-- DATASET CONTENT follows --

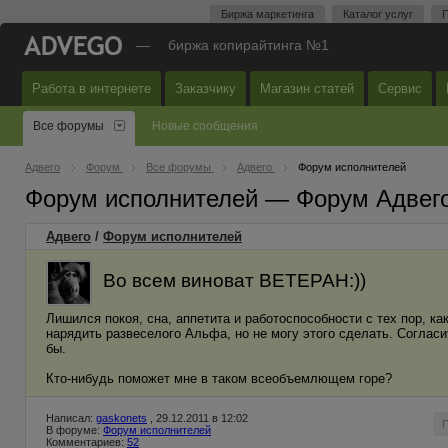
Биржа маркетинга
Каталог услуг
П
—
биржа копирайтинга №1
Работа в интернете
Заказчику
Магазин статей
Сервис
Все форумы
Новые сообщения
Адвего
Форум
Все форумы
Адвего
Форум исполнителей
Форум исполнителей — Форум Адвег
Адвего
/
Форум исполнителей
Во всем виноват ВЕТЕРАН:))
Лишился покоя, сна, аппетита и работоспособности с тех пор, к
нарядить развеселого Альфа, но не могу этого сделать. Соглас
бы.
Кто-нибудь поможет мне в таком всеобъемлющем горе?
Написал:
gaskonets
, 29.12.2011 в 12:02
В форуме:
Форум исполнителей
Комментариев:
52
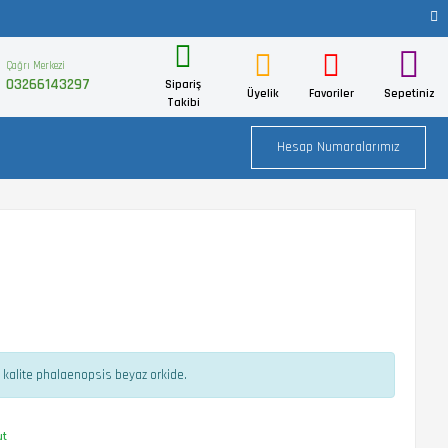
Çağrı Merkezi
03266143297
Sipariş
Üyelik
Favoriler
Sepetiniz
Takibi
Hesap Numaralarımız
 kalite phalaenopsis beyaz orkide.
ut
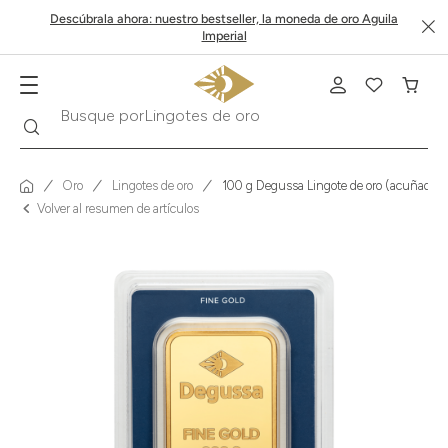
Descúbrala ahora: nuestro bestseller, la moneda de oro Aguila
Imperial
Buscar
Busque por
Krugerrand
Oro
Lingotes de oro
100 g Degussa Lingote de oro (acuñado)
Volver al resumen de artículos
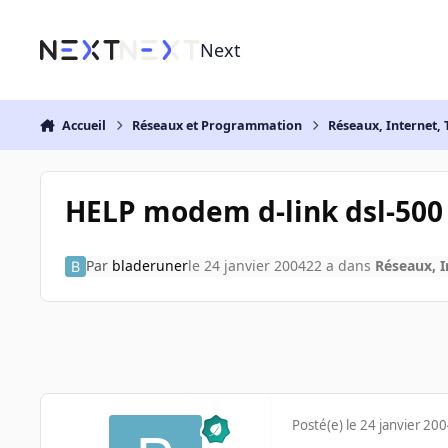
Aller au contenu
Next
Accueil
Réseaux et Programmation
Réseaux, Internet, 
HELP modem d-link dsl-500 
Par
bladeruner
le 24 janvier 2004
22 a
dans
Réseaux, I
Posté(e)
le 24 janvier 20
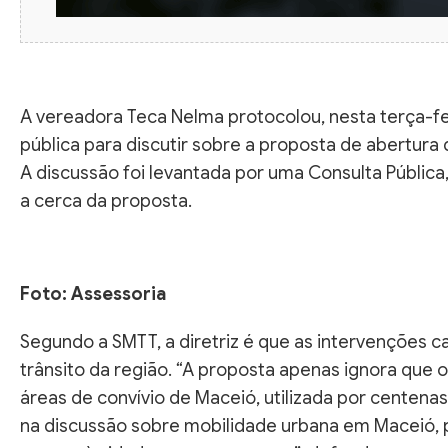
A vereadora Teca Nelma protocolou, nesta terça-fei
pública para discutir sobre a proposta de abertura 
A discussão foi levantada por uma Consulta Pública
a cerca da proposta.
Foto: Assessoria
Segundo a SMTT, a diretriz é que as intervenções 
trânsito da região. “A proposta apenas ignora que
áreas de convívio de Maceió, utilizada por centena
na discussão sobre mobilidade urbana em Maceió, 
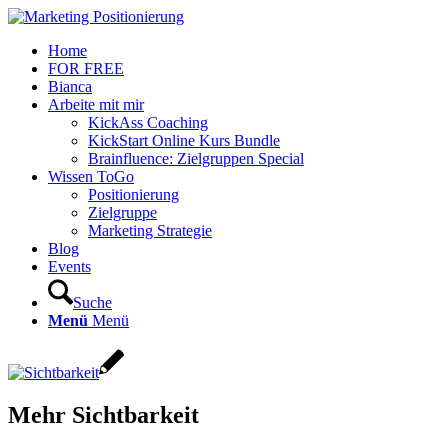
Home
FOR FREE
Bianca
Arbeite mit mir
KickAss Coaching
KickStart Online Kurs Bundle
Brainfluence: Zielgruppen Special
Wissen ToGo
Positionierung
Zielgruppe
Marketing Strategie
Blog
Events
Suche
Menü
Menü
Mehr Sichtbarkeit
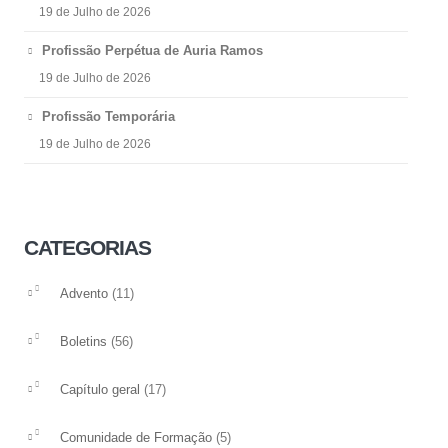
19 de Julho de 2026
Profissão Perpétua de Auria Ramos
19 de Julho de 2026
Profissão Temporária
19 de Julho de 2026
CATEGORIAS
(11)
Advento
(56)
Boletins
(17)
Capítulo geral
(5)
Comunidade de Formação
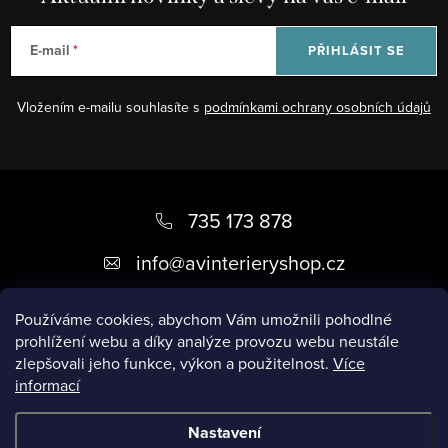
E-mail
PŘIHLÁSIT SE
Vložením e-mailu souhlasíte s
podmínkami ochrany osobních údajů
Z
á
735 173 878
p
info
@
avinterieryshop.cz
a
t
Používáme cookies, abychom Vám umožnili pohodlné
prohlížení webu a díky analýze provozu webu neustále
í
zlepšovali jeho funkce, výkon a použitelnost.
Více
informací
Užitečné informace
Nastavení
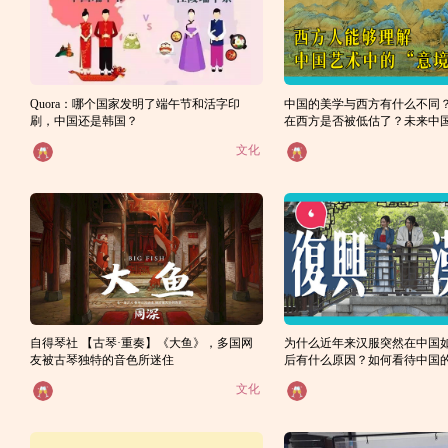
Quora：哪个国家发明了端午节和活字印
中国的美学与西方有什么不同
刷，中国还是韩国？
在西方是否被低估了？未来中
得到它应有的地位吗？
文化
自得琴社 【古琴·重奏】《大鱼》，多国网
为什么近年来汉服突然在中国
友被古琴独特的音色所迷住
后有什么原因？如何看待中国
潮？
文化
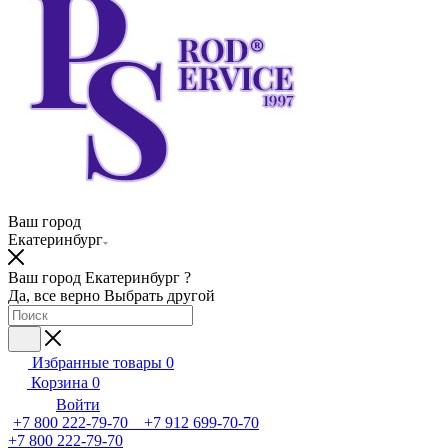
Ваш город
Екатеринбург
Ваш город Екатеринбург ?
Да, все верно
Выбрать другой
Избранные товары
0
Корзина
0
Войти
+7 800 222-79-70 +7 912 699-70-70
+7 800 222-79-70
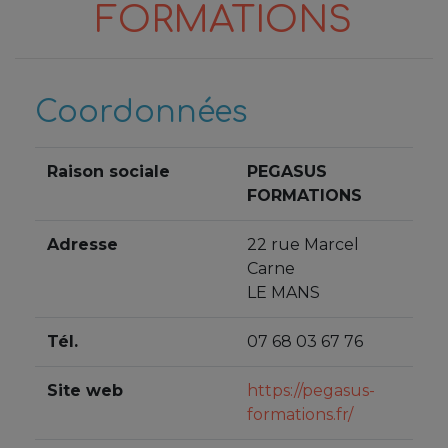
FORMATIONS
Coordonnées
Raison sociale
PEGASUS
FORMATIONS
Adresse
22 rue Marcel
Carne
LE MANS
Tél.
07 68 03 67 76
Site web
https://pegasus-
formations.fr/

-- DATASET CONTENT concluded --

PROBLEM
Rewrite every line of text read from the material above as a JSON list of strings, one string per line, with blank lines omitted. Leave the pictures out of the answer.

ANSWER
[
  "Биржа маркетинга",
  "Каталог услуг",
  "П",
  "—",
  "биржа копирайтинга №1",
  "Работа в интернете",
  "Заказчику",
  "Магазин статей",
  "Сервис",
  "Все форумы",
  "Новые сообщения",
  "Адвего",
  "Форум",
  "Все форумы",
  "Адвего",
  "Форум исполнителей",
  "Форум исполнителей — Форум Адвег",
  "Адвего",
  "/",
  "Форум исполнителей",
  "Во всем виноват ВЕТЕРАН:))",
  "Лишился покоя, сна, аппетита и работоспособности с тех пор, к",
  "нарядить развеселого Альфа, но не могу этого сделать. Соглас",
  "бы.",
  "Кто-нибудь поможет мне в таком всеобъемлющем горе?",
  "Написал:",
  "gaskonets",
  ", 29.12.2011 в 12:02",
  "В форуме:",
  "Форум исполнителей",
  "Комментариев:",
  "52",
  "Çağrı Merkezi",
  "03266143297",
  "Sipariş",
  "Üyelik",
  "Favoriler",
  "Sepetiniz",
  "Takibi",
  "Hesap Numaralarımız",
  " kalite phalaenopsis beyaz orkide.",
  "ut",
  "Descúbrala ahora: nuestro bestseller, la moneda de oro Aguila",
  "Imperial",
  "Buscar",
  "Busque por",
  "Krugerrand",
  "Oro",
  "Lingotes de oro",
  "100 g Degussa Lingote de oro (acuñado)",
  "Volver al resumen de artículos",
  "Aller au contenu",
  "Next",
  "Accueil",
  "Réseaux et Programmation",
  "Réseaux, Internet, ",
  "HELP modem d-link dsl-500 ",
  "Par",
  "bladeruner",
  "le 24 janvier 2004",
  "22 a",
  "dans",
  "Réseaux, I",
  "Posté(e)",
  "le 24 janvier 20",
  "A vereadora Teca Nelma protocolou, nesta terça-fei",
  "pública para discutir sobre a proposta de abertura ",
  "A discussão foi levantada por uma Consulta Pública",
  "a cerca da proposta.",
  "Foto: Assessoria",
  "Segundo a SMTT, a diretriz é que as intervenções ",
  "trânsito da região. “A proposta apenas ignora que",
  "áreas de convívio de Maceió, utilizada por centena",
  "na discussão sobre mobilidade urbana em Maceió, ",
  "Home",
  "FOR FREE",
  "Bianca",
  "Arbeite mit mir",
  "KickAss Coaching",
  "KickStart Online Kurs Bundle",
  "Brainfluence: Zielgruppen Special",
  "Wissen ToGo",
  "Positionierung",
  "Zielgruppe",
  "Marketing Strategie",
  "Blog",
  "Events",
  "Suche",
  "Menü",
  "Menü",
  "Mehr Sichtbarkeit",
  "19 de Julho de 2026",
  "Profissão Perpétua de Auria Ramos",
  "19 de Julho de 2026",
  "Profissão Temporária",
  "19 de Julho de 2026",
  "CATEGORIAS",
  "(11)",
  "Advento",
  "(56)",
  "Boletins",
  "(17)",
  "Capítulo geral",
  "(5)",
  "Comunidade de Formação",
  "E-mail",
  "PŘIHLÁSIT SE",
  "Vložením e-mailu souhlasíte s",
  "podmínkami ochrany osobních údajů",
  "Z",
  "á",
  "735 173 878",
  "p",
  "info",
  "@",
  "avinterieryshop.cz",
  "a",
  "t",
  "Používáme cookies, abychom Vám umožnili pohodlné",
  "prohlížení webu a díky analýze provozu webu neustále",
  "í",
  "zlepšovali jeho funkce, výkon a použitelnost.",
  "Více",
  "informací",
  "Užitečné informace",
  "Nastavení",
  "Quora：哪个国家发明了端午节和活字印",
  "中国的美学与西方有什么不同",
  "刷，中国还是韩国？",
  "在西方是否被低估了？未来中",
  "得到它应有的地位吗？",
  "文化",
  "自得琴社 【古琴·重奏】《大鱼》，多国网",
  "为什么近年来汉服突然在中国",
  "友被古琴独特的音色所迷住",
  "后有什么原因？如何看待中国",
  "潮？",
  "文化",
  "Ваш город",
  "Екатеринбург",
  "Ваш город Екатеринбург ?",
  "Да, все верно",
  "Выбрать другой",
  "Избранные товары",
  "0",
  "Корзина",
  "0",
  "Войти",
  "+7 800 222-79-70 +7 912 699-70-70",
  "+7 800 222-79-70",
  "FORMATIONS",
  "Coordonnées",
  "Raison sociale",
  "PEGASUS",
  "FORMATIONS",
  "Adresse",
  "22 rue Marcel",
  "Carne",
  "LE MANS",
  "Tél.",
  "07 68 03 67 76",
  "Site web",
  "https://pegasus-",
  "formations.fr/"
]